Further to the datatype point... the view has to have char columns, the table does not necessarily, which isn't really a surprise since the trigger on the view seems to be the problem. If I set the table up with char columns but cast them to varchar2 in the view then I don't see the problem:
create table t1 (f1 varchar2(2), f2 varchar2(2), f3 varchar2(3),
f4 char(2), f5 char(2));
create view v1_t1 as select f1, f2, f3, cast(f4 as varchar(2)) f4,
cast(f5 as varchar(2)) f5
from t1;
But If I do it the other way around it does exhibit the problem:
create table t1 (f1 varchar2(2), f2 varchar2(2), f3 varchar2(3),
f4 varchar(2), f5 varchar(2));
create view v1_t1 as select f1, f2, f3, cast(f4 as char(2)) f4,
cast(f5 as char(2)) f5
from t1;
Unless I am missing something, this entire ordeal works fine and inserts the rows into table T1 as expected in both Oracle 10g and 11g.

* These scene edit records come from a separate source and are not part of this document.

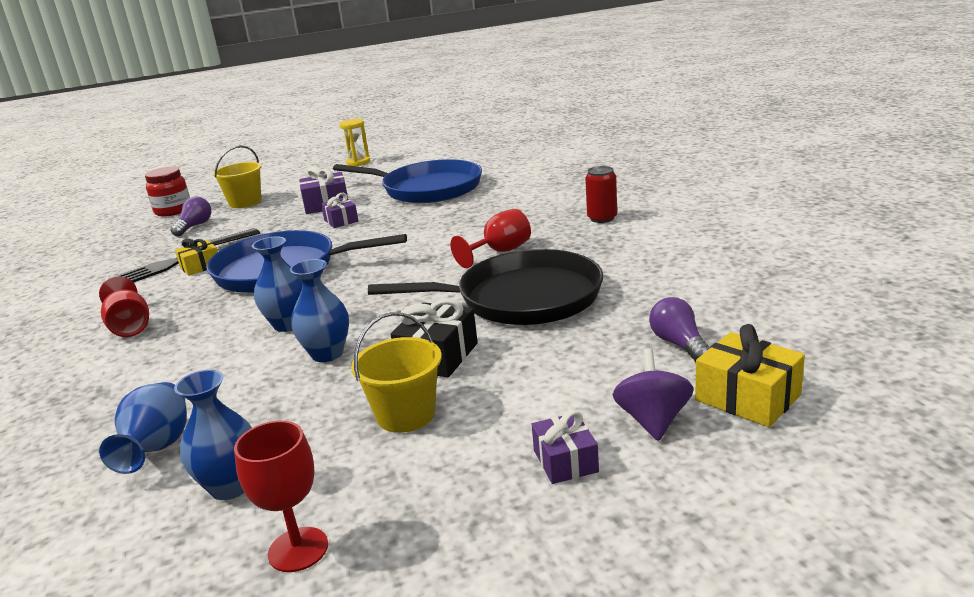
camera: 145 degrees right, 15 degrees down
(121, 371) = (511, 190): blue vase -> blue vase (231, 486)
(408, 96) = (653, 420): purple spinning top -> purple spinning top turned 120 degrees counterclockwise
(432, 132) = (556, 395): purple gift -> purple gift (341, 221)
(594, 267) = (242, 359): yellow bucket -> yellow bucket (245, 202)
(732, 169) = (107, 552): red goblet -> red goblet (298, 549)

create table t1 (f1 varchar2(10),
f2 varchar2(10),
f3 varchar2(10),
f4 varchar2(10),
f5 varchar2(10));
create or replace view v_t1 as select * from t1;
CREATE OR REPLACE TRIGGER V1_T1_BIUD
INSTEAD OF INSERT OR UPDATE OR DELETE
ON v_t1
FOR EACH ROW
DECLARE
AnyId NUMBER;
BEGIN
IF INSERTING THEN
INSERT INTO t1 (
F1, F2, F3, F4, F5
) VALUES (
:new.F1, :new.F2, :new.F3, :new.F4, :new.F5
);
ELSIF UPDATING THEN
UPDATE t1 SET F1 = :new.F1,
F2 = :new.F2,
F3 = :new.F3,
F4 = :new.F4,
F5 = :new.F5
WHERE F1 = :old.F1;
ELSIF DELETING THEN
DELETE FROM t1
WHERE F1 = :old.F1;
END IF;
END;
--With UNION ALL
INSERT INTO V_T1 (
F1, F2, F3, F4, F5
)
SELECT A.V, A.S, A.F, A.T, A.Z
FROM (
SELECT 'E' V, 'N' S, 'ABC' F, 'E' T, 'E' Z FROM DUAL UNION ALL
SELECT 'E', 'Y', 'QWE', 'O', 'E' FROM DUAL UNION ALL
SELECT 'I', 'Y', 'GHJ', 'I', 'I' FROM DUAL
) A
ORDER BY 1, 2, 3;
commit;
select * from t1;
F1 F2 F3 F4 F5
---------- ---------- ---------- ---------- ----------
E N ABC E E
E Y QWE O E
I Y GHJ I I
delete from t1;
commit;
--With UNION
INSERT INTO V_T1 (
F1, F2, F3, F4, F5
)
SELECT A.V, A.S, A.F, A.T, A.Z
FROM (
SELECT 'E' V, 'N' S, 'ABC' F, 'E' T, 'E' Z FROM DUAL UNION
SELECT 'E', 'Y', 'QWE', 'O', 'E' FROM DUAL UNION
SELECT 'I', 'Y', 'GHJ', 'I', 'I' FROM DUAL
) A
ORDER BY 1, 2, 3;
commit;
select * from t1;
F1 F2 F3 F4 F5
---------- ---------- ---------- ---------- ----------
E N ABC E E
E Y QWE O E
I Y GHJ I I
Sure enough, when I change F4 and F5 to char(10) from varchar2(10) (as noted by Alex Poole) I can re-create your issue exactly in both 10g and 11g.